原文:
____________
先判断当前进程的实际运行时间是否超过CPU分配给这个进程的CPU时间，如果超过，则需要调度。
再判断当前进程的vruntime是否大于下个进程的vruntime，如果大于，则需要调度。

　　清楚了这两个标准，check_preempt_tick()的代码则很好理解了。

/*
* 检查当前进程是否需要被抢占
* 判断方法有两种，一种就是判断当前进程是否超过了CPU分配给它的实际运行时间
* 另一种就是判断当前进程的虚拟运行时间是否大于下个进程的虚拟运行时间
*/
static void
check_preempt_tick(struct cfs_rq *cfs_rq, struct sched_entity *curr)
{
/* ideal_runtime为进程应该运行的时间
* delta_exec为进程增加的实际运行时间
* 如果delta_exec超过了ideal_runtime，表示该进程应该让出CPU给其他进程
*/
unsigned long ideal_runtime, delta_exec;
struct sched_entity *se;
s64 delta;
/* slice为CFS队列中所有进程运行一遍需要的实际时间 */
/* ideal_runtime保存的是CPU分配给当前进程一个周期内实际的运行时间，计算公式为: 一个周期内进程应当运行的时间 = 一个周期内队列中所有进程运行一遍需要的时间 * 当前进程权重 / 队列总权重
* delta_exec保存的是当前进程增加使用的实际运行时间
*/
ideal_runtime = sched_slice(cfs_rq, curr);
delta_exec = curr->sum_exec_runtime - curr->prev_sum_exec_runtime;
if (delta_exec > ideal_runtime) {
/* 增加的实际运行实际 > 应该运行实际，说明需要调度出去 */
resched_curr(rq_of(cfs_rq));
/*
* The current task ran long enough, ensure it doesn't get
* re-elected due to buddy favours.
____________
输入材料:

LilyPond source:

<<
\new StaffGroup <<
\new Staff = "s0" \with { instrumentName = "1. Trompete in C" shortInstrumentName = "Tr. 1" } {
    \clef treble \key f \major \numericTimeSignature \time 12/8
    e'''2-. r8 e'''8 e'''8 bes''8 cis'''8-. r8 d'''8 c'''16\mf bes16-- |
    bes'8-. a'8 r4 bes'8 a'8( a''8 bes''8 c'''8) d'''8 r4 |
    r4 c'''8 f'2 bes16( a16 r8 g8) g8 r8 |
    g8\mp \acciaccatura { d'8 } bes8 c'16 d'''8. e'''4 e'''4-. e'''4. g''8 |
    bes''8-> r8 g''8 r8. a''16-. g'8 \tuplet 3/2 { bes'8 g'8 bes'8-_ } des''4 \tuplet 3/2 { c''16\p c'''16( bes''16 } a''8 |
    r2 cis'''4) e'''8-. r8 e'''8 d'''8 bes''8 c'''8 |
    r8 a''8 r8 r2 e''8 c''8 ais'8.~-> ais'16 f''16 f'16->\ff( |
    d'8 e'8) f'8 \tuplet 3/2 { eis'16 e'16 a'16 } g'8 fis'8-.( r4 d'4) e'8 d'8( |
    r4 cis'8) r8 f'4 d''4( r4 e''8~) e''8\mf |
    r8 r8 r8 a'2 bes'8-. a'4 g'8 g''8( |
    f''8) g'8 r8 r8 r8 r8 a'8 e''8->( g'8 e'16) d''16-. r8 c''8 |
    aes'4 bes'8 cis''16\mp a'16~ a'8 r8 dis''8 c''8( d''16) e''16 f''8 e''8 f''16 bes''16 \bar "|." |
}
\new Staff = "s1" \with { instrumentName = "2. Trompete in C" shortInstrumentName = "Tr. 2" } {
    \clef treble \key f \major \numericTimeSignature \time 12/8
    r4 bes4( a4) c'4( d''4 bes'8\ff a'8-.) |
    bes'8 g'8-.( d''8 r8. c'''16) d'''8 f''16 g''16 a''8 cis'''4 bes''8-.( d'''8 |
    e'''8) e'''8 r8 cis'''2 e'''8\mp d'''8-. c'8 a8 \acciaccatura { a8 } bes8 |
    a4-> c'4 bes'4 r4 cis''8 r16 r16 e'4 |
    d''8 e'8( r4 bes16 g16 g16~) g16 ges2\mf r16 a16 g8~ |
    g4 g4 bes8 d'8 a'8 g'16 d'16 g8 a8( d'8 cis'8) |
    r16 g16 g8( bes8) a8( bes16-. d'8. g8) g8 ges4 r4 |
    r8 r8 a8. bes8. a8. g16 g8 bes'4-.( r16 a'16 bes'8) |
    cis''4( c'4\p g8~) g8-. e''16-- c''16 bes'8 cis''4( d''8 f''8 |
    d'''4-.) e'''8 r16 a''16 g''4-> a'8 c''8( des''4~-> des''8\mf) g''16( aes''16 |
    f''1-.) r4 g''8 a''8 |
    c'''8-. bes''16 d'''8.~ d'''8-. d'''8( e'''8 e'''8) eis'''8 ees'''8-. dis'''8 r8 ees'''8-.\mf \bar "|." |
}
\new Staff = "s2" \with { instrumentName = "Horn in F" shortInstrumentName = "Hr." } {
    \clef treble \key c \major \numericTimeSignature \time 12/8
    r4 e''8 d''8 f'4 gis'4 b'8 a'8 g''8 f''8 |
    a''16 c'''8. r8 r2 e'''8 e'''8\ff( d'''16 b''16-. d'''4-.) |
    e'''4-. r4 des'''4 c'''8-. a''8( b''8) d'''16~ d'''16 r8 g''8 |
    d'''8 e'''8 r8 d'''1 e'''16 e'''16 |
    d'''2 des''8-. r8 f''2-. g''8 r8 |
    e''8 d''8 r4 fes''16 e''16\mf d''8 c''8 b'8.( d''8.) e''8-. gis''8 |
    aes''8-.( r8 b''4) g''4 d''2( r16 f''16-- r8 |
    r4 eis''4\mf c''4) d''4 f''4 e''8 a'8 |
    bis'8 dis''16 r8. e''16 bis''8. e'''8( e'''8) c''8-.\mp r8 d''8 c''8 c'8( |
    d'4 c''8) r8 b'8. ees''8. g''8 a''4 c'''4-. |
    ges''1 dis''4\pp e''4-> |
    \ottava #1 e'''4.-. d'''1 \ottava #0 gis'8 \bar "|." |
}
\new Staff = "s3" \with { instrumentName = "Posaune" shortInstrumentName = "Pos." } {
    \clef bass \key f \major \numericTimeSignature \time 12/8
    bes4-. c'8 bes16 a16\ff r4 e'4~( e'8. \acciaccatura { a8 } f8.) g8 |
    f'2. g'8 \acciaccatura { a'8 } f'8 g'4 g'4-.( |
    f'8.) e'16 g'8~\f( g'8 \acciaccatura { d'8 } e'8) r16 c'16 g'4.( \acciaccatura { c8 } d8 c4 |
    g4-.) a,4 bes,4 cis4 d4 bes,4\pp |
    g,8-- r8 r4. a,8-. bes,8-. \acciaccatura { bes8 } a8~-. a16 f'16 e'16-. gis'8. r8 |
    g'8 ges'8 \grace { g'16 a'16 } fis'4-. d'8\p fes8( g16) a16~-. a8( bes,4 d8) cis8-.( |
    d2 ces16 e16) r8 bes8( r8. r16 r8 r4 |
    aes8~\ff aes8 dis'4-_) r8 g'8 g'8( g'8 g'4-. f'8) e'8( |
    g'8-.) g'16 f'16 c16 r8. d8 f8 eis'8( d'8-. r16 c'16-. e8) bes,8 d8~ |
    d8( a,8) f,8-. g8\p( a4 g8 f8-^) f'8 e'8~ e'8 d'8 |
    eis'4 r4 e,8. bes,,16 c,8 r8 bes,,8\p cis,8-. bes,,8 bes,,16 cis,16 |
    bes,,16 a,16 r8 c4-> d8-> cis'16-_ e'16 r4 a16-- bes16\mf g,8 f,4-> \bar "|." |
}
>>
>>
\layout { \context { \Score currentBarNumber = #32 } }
____________
练习 A:
根据原文回答：
(i) slice 表示什么时间？
(ii) 判断是否需要调度的第二个标准是什么？
(iii) delta_exec 大于 ideal_runtime 时，代码调用的是哪个函数？
练习 B:
数据行里有几行文字含有字符串“numericTimeSignature”？只报出数字。
原文与这些数据行互不相关。

最终结果 A:
(i) CFS队列中所有进程运行一遍需要的实际时间。
(ii) 当前进程的vruntime是否大于下个进程的vruntime，大于则需要调度。
(iii) resched_curr(rq_of(cfs_rq))。

最终结果 B:
4